Od weekendu do weekendu :D
Fachowców do murowania mieliśmy "weekendowych" obawiałam się czy do października zdążą ze wszystkim zanim pojawią się Panowie od dachu, ale udało się bez większych problemów. Pogoda w każdy weekend dopisała a ja cieszyłam oko z każdym kolejnym tygodniem :)
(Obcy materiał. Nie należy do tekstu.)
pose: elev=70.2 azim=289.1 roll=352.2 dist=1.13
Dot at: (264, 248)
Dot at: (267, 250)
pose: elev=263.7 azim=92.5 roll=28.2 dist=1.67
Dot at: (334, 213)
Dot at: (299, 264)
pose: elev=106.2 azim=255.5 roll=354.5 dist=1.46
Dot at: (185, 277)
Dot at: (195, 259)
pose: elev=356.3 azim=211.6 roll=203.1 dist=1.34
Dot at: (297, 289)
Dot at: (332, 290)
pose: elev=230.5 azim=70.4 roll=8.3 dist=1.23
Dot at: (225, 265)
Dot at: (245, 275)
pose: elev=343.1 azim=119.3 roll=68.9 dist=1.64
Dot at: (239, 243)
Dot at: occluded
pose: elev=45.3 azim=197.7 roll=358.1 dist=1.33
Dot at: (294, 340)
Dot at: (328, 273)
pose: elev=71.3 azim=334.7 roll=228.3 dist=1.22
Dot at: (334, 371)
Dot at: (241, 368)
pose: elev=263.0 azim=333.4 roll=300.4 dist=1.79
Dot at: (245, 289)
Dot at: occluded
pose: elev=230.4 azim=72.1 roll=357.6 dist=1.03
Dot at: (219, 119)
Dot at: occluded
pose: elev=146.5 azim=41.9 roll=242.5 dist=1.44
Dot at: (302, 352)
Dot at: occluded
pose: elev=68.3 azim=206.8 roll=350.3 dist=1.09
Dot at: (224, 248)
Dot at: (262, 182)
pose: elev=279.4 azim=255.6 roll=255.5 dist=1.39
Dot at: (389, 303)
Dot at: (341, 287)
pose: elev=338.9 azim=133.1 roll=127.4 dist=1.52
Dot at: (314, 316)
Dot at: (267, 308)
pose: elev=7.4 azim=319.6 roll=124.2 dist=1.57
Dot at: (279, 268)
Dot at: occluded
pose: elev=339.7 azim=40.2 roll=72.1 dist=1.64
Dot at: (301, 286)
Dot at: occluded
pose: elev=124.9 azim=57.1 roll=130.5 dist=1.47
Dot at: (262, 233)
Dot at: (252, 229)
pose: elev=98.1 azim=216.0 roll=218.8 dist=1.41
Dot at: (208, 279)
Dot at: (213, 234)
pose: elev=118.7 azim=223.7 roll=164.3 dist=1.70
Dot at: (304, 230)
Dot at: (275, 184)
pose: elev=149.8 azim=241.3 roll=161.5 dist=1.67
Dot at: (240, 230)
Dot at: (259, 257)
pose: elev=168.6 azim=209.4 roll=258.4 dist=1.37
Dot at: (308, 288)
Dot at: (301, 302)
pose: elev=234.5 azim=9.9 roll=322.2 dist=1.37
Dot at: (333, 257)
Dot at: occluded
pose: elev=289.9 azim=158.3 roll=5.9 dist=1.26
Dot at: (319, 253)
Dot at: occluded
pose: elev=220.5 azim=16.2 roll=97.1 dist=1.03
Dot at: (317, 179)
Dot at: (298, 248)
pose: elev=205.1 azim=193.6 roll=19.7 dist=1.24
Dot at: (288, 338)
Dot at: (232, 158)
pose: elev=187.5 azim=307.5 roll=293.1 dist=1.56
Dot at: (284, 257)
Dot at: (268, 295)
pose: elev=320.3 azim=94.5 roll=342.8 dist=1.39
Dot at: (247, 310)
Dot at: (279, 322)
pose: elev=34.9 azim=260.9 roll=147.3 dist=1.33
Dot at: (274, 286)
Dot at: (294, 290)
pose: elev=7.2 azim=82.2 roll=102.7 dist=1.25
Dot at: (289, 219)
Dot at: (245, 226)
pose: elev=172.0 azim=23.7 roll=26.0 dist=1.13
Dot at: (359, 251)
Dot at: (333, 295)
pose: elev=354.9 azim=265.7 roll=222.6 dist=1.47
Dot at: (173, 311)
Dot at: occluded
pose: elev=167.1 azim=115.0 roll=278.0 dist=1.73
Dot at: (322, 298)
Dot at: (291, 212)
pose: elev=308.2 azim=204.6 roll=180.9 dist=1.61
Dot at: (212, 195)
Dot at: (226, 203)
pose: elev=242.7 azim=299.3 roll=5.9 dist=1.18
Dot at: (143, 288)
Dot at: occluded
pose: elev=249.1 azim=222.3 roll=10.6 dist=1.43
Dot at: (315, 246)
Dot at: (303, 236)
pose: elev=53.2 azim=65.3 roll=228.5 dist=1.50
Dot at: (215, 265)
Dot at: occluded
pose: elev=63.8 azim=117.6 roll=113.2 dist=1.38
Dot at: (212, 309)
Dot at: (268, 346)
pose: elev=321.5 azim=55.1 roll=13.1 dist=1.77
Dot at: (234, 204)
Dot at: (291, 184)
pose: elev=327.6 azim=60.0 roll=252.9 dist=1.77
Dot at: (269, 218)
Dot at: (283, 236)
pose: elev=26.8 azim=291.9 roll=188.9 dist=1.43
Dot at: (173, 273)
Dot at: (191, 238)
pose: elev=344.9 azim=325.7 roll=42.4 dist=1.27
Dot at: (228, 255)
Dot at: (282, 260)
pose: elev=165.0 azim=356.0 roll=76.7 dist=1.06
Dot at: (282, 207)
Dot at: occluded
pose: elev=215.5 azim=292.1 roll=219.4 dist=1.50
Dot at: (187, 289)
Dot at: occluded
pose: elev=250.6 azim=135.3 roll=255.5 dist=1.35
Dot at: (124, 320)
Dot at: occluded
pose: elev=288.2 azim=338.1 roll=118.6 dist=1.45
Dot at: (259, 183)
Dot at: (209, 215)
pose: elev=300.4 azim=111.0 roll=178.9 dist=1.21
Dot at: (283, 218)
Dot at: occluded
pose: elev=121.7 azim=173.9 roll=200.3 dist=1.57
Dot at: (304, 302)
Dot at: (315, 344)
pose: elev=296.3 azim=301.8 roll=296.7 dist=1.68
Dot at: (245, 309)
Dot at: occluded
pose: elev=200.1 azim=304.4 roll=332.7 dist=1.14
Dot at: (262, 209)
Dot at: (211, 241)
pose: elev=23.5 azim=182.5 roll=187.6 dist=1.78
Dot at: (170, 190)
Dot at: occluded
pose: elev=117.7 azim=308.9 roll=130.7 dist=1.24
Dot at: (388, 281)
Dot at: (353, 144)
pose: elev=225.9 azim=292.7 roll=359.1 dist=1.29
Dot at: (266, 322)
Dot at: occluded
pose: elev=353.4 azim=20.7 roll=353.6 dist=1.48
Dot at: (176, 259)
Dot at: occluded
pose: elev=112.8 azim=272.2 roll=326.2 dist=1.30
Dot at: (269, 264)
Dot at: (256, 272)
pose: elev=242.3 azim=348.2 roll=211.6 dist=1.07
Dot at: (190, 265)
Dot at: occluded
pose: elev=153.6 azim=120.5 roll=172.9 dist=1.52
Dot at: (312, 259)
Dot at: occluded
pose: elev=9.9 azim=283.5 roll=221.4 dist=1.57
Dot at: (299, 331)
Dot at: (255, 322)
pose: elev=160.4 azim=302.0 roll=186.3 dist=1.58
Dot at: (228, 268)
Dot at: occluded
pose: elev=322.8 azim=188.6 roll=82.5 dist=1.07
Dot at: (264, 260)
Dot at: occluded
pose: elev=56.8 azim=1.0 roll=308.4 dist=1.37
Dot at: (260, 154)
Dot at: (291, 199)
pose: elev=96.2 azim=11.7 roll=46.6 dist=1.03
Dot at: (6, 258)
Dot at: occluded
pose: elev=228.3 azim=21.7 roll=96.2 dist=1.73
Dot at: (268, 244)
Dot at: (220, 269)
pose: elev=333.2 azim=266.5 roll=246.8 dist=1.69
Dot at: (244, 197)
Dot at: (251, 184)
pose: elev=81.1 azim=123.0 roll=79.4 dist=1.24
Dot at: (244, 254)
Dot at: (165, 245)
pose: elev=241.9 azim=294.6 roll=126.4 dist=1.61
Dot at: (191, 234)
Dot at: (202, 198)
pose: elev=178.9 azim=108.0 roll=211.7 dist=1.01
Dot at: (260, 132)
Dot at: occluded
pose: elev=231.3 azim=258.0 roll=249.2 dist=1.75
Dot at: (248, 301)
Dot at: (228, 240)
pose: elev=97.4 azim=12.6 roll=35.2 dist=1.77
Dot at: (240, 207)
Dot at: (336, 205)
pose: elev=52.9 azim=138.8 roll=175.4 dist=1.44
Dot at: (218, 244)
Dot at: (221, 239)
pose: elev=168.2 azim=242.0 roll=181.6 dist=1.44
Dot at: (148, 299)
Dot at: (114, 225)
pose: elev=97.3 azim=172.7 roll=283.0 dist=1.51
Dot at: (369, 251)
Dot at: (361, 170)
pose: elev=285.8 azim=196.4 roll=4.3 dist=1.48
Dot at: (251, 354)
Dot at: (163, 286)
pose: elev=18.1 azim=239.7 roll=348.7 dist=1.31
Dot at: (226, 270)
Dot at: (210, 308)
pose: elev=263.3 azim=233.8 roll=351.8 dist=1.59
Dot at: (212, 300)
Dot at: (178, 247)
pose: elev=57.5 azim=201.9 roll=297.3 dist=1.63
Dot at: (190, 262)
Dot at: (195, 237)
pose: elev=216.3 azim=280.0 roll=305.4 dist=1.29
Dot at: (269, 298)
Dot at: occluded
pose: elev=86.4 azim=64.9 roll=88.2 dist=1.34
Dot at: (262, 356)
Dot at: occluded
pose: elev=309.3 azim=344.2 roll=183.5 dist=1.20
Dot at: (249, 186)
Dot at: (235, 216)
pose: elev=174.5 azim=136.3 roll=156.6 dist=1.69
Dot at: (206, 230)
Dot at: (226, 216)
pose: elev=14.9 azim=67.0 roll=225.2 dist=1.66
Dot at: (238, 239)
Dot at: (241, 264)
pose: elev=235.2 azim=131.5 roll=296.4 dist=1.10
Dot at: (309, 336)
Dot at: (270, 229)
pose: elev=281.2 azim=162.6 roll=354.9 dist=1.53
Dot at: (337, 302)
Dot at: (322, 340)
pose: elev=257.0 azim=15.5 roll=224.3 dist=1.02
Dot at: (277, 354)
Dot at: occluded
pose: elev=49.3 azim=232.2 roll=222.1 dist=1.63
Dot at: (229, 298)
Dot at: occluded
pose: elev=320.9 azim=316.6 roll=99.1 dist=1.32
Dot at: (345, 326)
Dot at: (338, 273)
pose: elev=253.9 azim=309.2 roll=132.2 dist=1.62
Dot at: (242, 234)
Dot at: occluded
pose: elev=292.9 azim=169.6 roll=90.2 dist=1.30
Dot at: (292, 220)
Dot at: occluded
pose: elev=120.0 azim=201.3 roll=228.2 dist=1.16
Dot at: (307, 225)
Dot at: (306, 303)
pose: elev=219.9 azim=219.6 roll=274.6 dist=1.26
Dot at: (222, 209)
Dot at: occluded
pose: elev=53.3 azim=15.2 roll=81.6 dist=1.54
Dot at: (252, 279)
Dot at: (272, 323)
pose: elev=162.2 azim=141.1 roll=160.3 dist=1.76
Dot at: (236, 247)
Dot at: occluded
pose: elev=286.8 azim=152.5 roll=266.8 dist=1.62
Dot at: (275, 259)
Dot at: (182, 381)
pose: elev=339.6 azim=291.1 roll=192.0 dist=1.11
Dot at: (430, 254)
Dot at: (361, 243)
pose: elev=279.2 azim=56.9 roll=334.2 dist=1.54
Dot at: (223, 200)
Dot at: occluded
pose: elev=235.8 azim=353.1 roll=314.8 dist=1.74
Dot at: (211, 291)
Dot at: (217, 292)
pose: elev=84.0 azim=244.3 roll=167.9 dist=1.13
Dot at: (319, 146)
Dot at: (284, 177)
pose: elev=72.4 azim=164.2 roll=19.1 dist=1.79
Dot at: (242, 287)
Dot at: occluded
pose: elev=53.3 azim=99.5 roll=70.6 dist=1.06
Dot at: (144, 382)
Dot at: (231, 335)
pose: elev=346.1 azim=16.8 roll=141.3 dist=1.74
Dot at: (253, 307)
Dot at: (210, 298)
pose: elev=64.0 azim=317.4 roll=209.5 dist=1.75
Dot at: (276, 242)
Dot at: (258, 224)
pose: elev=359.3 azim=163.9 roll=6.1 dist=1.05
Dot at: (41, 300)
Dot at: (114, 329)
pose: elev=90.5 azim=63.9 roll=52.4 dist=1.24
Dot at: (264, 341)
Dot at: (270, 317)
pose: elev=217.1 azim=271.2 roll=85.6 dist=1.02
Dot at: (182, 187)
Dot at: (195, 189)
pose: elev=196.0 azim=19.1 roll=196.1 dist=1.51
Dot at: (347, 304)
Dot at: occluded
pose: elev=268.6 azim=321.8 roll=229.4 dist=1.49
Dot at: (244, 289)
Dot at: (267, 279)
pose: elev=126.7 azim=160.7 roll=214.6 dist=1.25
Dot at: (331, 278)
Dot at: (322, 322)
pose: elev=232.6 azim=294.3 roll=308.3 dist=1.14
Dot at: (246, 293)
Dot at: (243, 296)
Ta ścianka oddzielająca aktualnie niewidzialne schody na piętro od jadalni przez jakiś czas nie dawała mi spać... Stawiać ją czy nie stawiać.. Zdecydowaliśmy, że stawiać, a jak już stanęła żałowałam, że jest i próbowałam przekonać męża i murarzy, żeby jej jednak nie było.. bo mi się tak nagle ciasno zrobiło i ten korytarz taki wąski i klaustrofobiczny i schodów moich pięknych nie będzie widać! Znający się na rzeczy fachowiec kazał brać wdech i wydech i mówił, że będzie dobrze, ale ale ja tak szybko nie zrezygnowałam i zaproponował, że zrobi mi wzmocnienie u góry belkę da a mi jak ściana się taka cała znudzi to za kilka lat będę miała pole do popisu i będę mogła ja w niektórych miejscach zburzyć robiąc filary :) Zadowolona taką opcją jestem, kobieta zmienną... Być może filary będą wcześniej, zobaczę jak to wszystko będzie wyglądało gdy znikną stemple i dojdzie dach. A ta ściana być musi, że nośna i za dużo kombinacji ze stropem czy coś..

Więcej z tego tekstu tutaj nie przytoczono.